[TEXTO PARA REVISIÓN]
^^^^^^^^
Es una realidad que el Estado deberá reembolsar una gran parte de los préstamos que haya avalado y que la deuda contraída por las empresas deberá transformarse en fondos propios o bien cancelarse. Y, pese a que los ciudadanos están de acuerdo con estas premisas, siguen desconfiando de la acción pública en general.

El escenario que estamos viviendo ha vuelto a poner de relevancia el importante papel del Estado para garantizar aspectos esenciales, los cuales han sido descuidados en los últimos tiempos. Una muestra es la inversión en el sistema sanitario, bien sea en hospitales o centros de atención primaria o la atención de las personas dependientes, algo que se ha convertido en un lujo para algunos y un lugar donde ir a morir para muchos. No podemos olvidar la falta de recursos para la educación nacional y las universidades, que son básicas para luchar contra la desigualdad, así como la adopción de una renta universal. Por último, pero no menos importante, son las propuestas para luchar contra el cambio climático y no volver a arrancar un sistema económico incompatible con el futuro del planeta y, por ende, de la humanidad.
^^^^^^^^
[Entradas de datos]
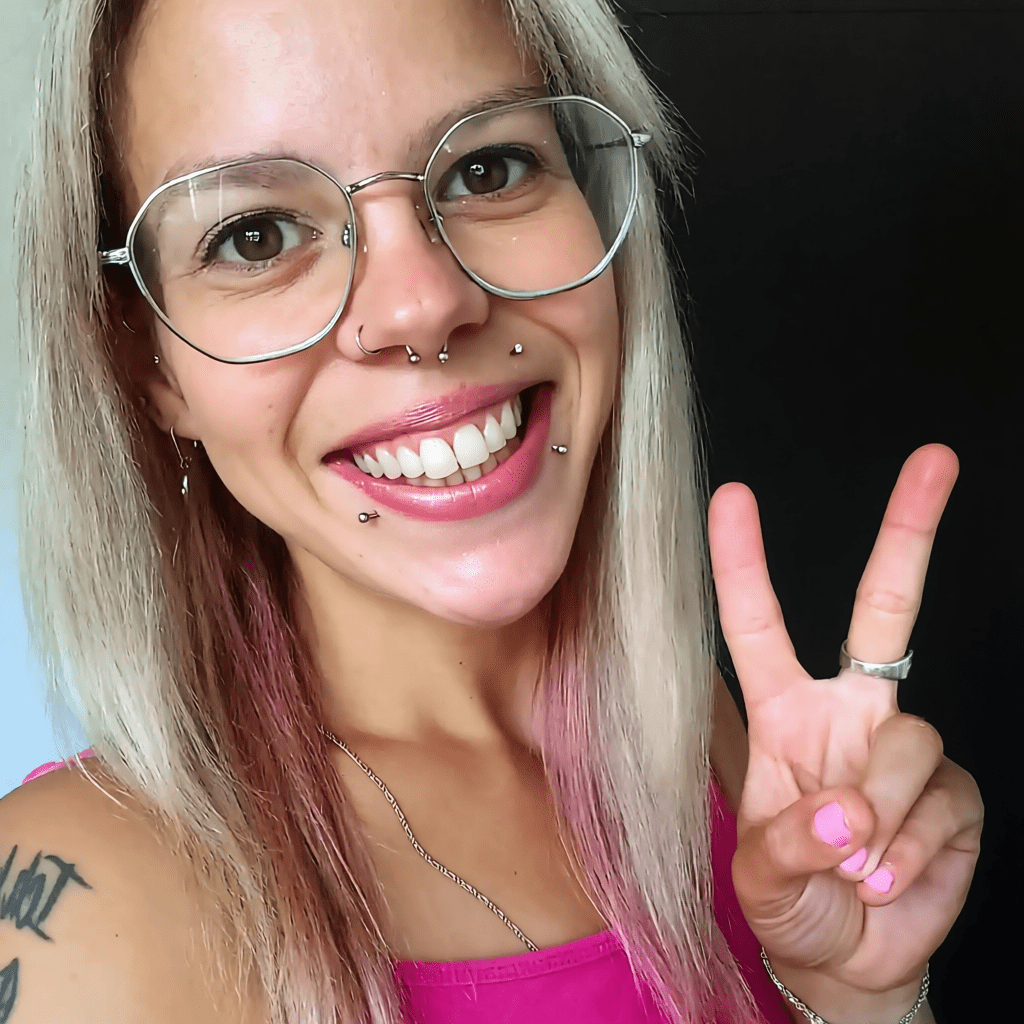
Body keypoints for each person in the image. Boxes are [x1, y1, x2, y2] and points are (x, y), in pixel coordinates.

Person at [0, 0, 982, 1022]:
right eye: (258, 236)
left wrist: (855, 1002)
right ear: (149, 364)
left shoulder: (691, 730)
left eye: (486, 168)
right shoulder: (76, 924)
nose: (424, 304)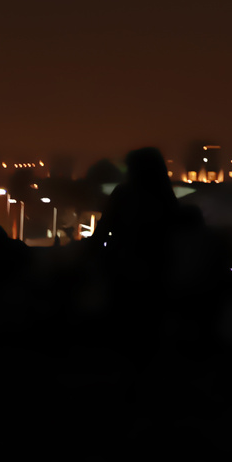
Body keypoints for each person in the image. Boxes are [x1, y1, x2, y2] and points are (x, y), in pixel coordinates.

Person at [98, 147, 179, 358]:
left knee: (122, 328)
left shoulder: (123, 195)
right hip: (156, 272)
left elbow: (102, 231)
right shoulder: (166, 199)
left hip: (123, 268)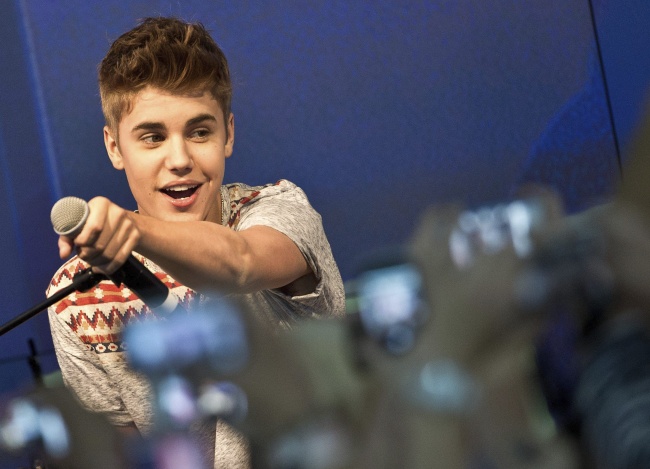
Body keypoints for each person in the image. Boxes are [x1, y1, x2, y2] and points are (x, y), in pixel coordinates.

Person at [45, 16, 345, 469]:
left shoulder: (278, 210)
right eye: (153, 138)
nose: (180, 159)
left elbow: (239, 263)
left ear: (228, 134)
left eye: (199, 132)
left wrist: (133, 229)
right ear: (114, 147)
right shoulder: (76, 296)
^^^^^^^^
[QUÉ HARÁ]
(A) Según el texto sobre el papel del Estado, ¿qué deberá ocurrir con la deuda contraída por las empresas?
(B) Reescriba en forma de lista, conservando sus datos principales, el párrafo del texto sobre el papel del Estado que comienza con «El escenario que estamos viviendo».

[SOLUCIONES PROPUESTAS]
(A) Deberá transformarse en fondos propios o bien cancelarse.

(B)
- La situación actual ha vuelto a destacar el importante papel del Estado para garantizar aspectos esenciales descuidados en los últimos tiempos.
- Sanidad: se necesita inversión en hospitales, en centros de atención primaria y en la atención a personas dependientes, que se ha convertido en un lujo para algunos y en un lugar donde ir a morir para muchos.
- Educación: faltan recursos para la educación nacional y las universidades, básicas para luchar contra la desigualdad.
- Renta universal: se plantea su adopción.
- Cambio climático: hacen falta propuestas para combatirlo y para no volver a arrancar un sistema económico incompatible con el futuro del planeta y de la humanidad.